» **WHAT TO PRODUCE**: Render every line of the records below as a numbered list, dropping any blank lines.

» **DATA SUPPLIED**:
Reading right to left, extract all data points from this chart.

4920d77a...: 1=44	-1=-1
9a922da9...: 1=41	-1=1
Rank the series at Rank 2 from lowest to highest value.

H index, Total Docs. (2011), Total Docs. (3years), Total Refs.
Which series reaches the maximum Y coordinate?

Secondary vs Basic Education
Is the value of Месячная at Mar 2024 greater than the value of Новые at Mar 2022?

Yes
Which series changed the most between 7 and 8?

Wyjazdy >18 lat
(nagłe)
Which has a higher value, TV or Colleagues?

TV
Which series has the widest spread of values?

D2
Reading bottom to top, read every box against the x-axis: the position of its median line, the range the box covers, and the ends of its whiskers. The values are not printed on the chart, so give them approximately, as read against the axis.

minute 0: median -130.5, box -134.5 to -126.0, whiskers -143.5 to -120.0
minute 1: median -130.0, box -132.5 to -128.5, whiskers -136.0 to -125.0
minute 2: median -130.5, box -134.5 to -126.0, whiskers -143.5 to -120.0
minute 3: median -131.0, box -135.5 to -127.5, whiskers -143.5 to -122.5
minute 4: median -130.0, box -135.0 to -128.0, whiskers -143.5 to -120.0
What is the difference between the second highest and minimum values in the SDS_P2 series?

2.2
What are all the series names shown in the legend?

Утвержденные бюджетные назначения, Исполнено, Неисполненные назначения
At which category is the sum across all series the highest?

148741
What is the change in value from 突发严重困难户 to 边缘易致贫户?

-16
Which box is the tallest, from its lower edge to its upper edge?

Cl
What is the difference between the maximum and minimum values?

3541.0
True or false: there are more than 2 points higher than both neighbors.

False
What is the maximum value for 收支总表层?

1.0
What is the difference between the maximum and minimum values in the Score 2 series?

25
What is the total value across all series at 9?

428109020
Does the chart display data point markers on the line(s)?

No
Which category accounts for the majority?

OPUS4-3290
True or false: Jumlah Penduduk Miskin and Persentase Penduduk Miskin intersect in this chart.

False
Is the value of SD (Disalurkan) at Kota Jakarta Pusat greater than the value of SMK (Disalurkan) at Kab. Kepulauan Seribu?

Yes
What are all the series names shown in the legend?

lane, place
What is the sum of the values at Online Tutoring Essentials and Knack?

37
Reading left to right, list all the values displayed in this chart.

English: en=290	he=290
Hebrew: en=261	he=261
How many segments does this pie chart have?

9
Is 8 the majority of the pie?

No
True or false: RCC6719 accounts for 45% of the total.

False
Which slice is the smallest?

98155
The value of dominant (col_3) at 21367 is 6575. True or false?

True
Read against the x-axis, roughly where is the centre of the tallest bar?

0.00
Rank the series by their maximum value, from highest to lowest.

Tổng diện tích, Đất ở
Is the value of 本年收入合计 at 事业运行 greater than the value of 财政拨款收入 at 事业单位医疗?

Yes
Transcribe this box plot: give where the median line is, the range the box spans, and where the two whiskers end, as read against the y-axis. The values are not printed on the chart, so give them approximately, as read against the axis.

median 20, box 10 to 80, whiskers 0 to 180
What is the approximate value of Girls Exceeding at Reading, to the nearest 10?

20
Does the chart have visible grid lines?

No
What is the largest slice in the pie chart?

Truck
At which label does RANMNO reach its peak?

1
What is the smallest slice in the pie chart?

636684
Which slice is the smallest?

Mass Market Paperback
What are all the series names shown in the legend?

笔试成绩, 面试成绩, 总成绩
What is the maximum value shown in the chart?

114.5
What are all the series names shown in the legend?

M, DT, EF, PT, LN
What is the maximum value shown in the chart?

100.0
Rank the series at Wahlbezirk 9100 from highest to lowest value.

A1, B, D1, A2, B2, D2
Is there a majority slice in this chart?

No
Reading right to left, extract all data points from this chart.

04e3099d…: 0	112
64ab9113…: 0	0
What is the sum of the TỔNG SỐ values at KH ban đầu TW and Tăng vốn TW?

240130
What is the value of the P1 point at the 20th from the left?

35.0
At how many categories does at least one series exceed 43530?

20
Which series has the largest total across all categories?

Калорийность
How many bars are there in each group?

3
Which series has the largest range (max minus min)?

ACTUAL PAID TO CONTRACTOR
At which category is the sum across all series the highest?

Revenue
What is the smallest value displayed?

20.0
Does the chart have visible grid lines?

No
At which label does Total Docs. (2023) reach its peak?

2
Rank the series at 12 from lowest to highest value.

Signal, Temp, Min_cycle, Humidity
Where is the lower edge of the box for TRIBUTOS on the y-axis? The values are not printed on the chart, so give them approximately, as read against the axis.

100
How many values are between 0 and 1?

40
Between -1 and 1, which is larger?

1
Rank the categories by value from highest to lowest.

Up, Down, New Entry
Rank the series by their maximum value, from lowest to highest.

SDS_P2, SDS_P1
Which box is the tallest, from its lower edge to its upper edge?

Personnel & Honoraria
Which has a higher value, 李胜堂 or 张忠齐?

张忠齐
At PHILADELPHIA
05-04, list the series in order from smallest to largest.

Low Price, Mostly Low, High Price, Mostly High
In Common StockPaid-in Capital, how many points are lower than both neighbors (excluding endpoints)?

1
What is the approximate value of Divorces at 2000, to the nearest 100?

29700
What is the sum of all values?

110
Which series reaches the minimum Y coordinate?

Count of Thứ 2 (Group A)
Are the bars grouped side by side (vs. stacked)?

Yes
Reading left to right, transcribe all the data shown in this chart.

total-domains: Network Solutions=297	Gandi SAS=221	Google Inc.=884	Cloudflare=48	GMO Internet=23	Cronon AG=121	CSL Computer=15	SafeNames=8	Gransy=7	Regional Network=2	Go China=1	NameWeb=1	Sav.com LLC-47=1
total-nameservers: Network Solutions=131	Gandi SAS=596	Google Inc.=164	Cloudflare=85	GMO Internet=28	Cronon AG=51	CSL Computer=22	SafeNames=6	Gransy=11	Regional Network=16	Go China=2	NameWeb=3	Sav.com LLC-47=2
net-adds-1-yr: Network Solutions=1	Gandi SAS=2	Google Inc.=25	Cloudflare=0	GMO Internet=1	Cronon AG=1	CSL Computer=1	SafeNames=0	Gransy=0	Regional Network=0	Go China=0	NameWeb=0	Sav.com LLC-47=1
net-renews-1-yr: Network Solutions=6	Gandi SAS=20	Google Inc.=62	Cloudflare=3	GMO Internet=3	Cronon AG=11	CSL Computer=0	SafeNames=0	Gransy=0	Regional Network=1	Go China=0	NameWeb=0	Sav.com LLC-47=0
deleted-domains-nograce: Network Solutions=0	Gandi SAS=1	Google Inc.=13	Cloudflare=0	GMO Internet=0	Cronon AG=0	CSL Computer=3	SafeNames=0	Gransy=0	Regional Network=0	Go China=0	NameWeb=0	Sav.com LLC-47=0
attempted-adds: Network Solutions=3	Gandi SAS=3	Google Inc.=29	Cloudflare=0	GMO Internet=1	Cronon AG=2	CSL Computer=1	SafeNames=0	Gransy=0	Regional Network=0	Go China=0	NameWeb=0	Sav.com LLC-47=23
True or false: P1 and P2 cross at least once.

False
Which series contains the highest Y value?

» **SOLVED EXERCISE**:
1. Reading right to left, extract all data points from this chart.
2. 4920d77a...: 1=44	-1=-1
3. 9a922da9...: 1=41	-1=1
4. Rank the series at Rank 2 from lowest to highest value.
5. H index, Total Docs. (2011), Total Docs. (3years), Total Refs.
6. Which series reaches the maximum Y coordinate?
7. Secondary vs Basic Education
8. Is the value of Месячная at Mar 2024 greater than the value of Новые at Mar 2022?
9. Yes
10. Which series changed the most between 7 and 8?
11. Wyjazdy >18 lat
12. (nagłe)
13. Which has a higher value, TV or Colleagues?
14. TV
15. Which series has the widest spread of values?
16. D2
17. Reading bottom to top, read every box against the x-axis: the position of its median line, the range the box covers, and the ends of its whiskers. The values are not printed on the chart, so give them approximately, as read against the axis.
18. minute 0: median -130.5, box -134.5 to -126.0, whiskers -143.5 to -120.0
19. minute 1: median -130.0, box -132.5 to -128.5, whiskers -136.0 to -125.0
20. minute 2: median -130.5, box -134.5 to -126.0, whiskers -143.5 to -120.0
21. minute 3: median -131.0, box -135.5 to -127.5, whiskers -143.5 to -122.5
22. minute 4: median -130.0, box -135.0 to -128.0, whiskers -143.5 to -120.0
23. What is the difference between the second highest and minimum values in the SDS_P2 series?
24. 2.2
25. What are all the series names shown in the legend?
26. Утвержденные бюджетные назначения, Исполнено, Неисполненные назначения
27. At which category is the sum across all series the highest?
28. 148741
29. What is the change in value from 突发严重困难户 to 边缘易致贫户?
30. -16
31. Which box is the tallest, from its lower edge to its upper edge?
32. Cl
33. What is the difference between the maximum and minimum values?
34. 3541.0
35. True or false: there are more than 2 points higher than both neighbors.
36. False
37. What is the maximum value for 收支总表层?
38. 1.0
39. What is the difference between the maximum and minimum values in the Score 2 series?
40. 25
41. What is the total value across all series at 9?
42. 428109020
43. Does the chart display data point markers on the line(s)?
44. No
45. Which category accounts for the majority?
46. OPUS4-3290
47. True or false: Jumlah Penduduk Miskin and Persentase Penduduk Miskin intersect in this chart.
48. False
49. Is the value of SD (Disalurkan) at Kota Jakarta Pusat greater than the value of SMK (Disalurkan) at Kab. Kepulauan Seribu?
50. Yes
51. What are all the series names shown in the legend?
52. lane, place
53. What is the sum of the values at Online Tutoring Essentials and Knack?
54. 37
55. Reading left to right, list all the values displayed in this chart.
56. English: en=290	he=290
57. Hebrew: en=261	he=261
58. How many segments does this pie chart have?
59. 9
60. Is 8 the majority of the pie?
61. No
62. True or false: RCC6719 accounts for 45% of the total.
63. False
64. Which slice is the smallest?
65. 98155
66. The value of dominant (col_3) at 21367 is 6575. True or false?
67. True
68. Read against the x-axis, roughly where is the centre of the tallest bar?
69. 0.00
70. Rank the series by their maximum value, from highest to lowest.
71. Tổng diện tích, Đất ở
72. Is the value of 本年收入合计 at 事业运行 greater than the value of 财政拨款收入 at 事业单位医疗?
73. Yes
74. Transcribe this box plot: give where the median line is, the range the box spans, and where the two whiskers end, as read against the y-axis. The values are not printed on the chart, so give them approximately, as read against the axis.
75. median 20, box 10 to 80, whiskers 0 to 180
76. What is the approximate value of Girls Exceeding at Reading, to the nearest 10?
77. 20
78. Does the chart have visible grid lines?
79. No
80. What is the largest slice in the pie chart?
81. Truck
82. At which label does RANMNO reach its peak?
83. 1
84. What is the smallest slice in the pie chart?
85. 636684
86. Which slice is the smallest?
87. Mass Market Paperback
88. What are all the series names shown in the legend?
89. 笔试成绩, 面试成绩, 总成绩
90. What is the maximum value shown in the chart?
91. 114.5
92. What are all the series names shown in the legend?
93. M, DT, EF, PT, LN
94. What is the maximum value shown in the chart?
95. 100.0
96. Rank the series at Wahlbezirk 9100 from highest to lowest value.
97. A1, B, D1, A2, B2, D2
98. Is there a majority slice in this chart?
99. No
100. Reading right to left, extract all data points from this chart.
101. 04e3099d…: 0	112
102. 64ab9113…: 0	0
103. What is the sum of the TỔNG SỐ values at KH ban đầu TW and Tăng vốn TW?
104. 240130
105. What is the value of the P1 point at the 20th from the left?
106. 35.0
107. At how many categories does at least one series exceed 43530?
108. 20
109. Which series has the largest total across all categories?
110. Калорийность
111. How many bars are there in each group?
112. 3
113. Which series has the largest range (max minus min)?
114. ACTUAL PAID TO CONTRACTOR
115. At which category is the sum across all series the highest?
116. Revenue
117. What is the smallest value displayed?
118. 20.0
119. Does the chart have visible grid lines?
120. No
121. At which label does Total Docs. (2023) reach its peak?
122. 2
123. Rank the series at 12 from lowest to highest value.
124. Signal, Temp, Min_cycle, Humidity
125. Where is the lower edge of the box for TRIBUTOS on the y-axis? The values are not printed on the chart, so give them approximately, as read against the axis.
126. 100
127. How many values are between 0 and 1?
128. 40
129. Between -1 and 1, which is larger?
130. 1
131. Rank the categories by value from highest to lowest.
132. Up, Down, New Entry
133. Rank the series by their maximum value, from lowest to highest.
134. SDS_P2, SDS_P1
135. Which box is the tallest, from its lower edge to its upper edge?
136. Personnel & Honoraria
137. Which has a higher value, 李胜堂 or 张忠齐?
138. 张忠齐
139. At PHILADELPHIA
140. 05-04, list the series in order from smallest to largest.
141. Low Price, Mostly Low, High Price, Mostly High
142. In Common StockPaid-in Capital, how many points are lower than both neighbors (excluding endpoints)?
143. 1
144. What is the approximate value of Divorces at 2000, to the nearest 100?
145. 29700
146. What is the sum of all values?
147. 110
148. Which series reaches the minimum Y coordinate?
149. Count of Thứ 2 (Group A)
150. Are the bars grouped side by side (vs. stacked)?
151. Yes
152. Reading left to right, transcribe all the data shown in this chart.
153. total-domains: Network Solutions=297	Gandi SAS=221	Google Inc.=884	Cloudflare=48	GMO Internet=23	Cronon AG=121	CSL Computer=15	SafeNames=8	Gransy=7	Regional Network=2	Go China=1	NameWeb=1	Sav.com LLC-47=1
154. total-nameservers: Network Solutions=131	Gandi SAS=596	Google Inc.=164	Cloudflare=85	GMO Internet=28	Cronon AG=51	CSL Computer=22	SafeNames=6	Gransy=11	Regional Network=16	Go China=2	NameWeb=3	Sav.com LLC-47=2
155. net-adds-1-yr: Network Solutions=1	Gandi SAS=2	Google Inc.=25	Cloudflare=0	GMO Internet=1	Cronon AG=1	CSL Computer=1	SafeNames=0	Gransy=0	Regional Network=0	Go China=0	NameWeb=0	Sav.com LLC-47=1
156. net-renews-1-yr: Network Solutions=6	Gandi SAS=20	Google Inc.=62	Cloudflare=3	GMO Internet=3	Cronon AG=11	CSL Computer=0	SafeNames=0	Gransy=0	Regional Network=1	Go China=0	NameWeb=0	Sav.com LLC-47=0
157. deleted-domains-nograce: Network Solutions=0	Gandi SAS=1	Google Inc.=13	Cloudflare=0	GMO Internet=0	Cronon AG=0	CSL Computer=3	SafeNames=0	Gransy=0	Regional Network=0	Go China=0	NameWeb=0	Sav.com LLC-47=0
158. attempted-adds: Network Solutions=3	Gandi SAS=3	Google Inc.=29	Cloudflare=0	GMO Internet=1	Cronon AG=2	CSL Computer=1	SafeNames=0	Gransy=0	Regional Network=0	Go China=0	NameWeb=0	Sav.com LLC-47=23
159. True or false: P1 and P2 cross at least once.
160. False
161. Which series contains the highest Y value?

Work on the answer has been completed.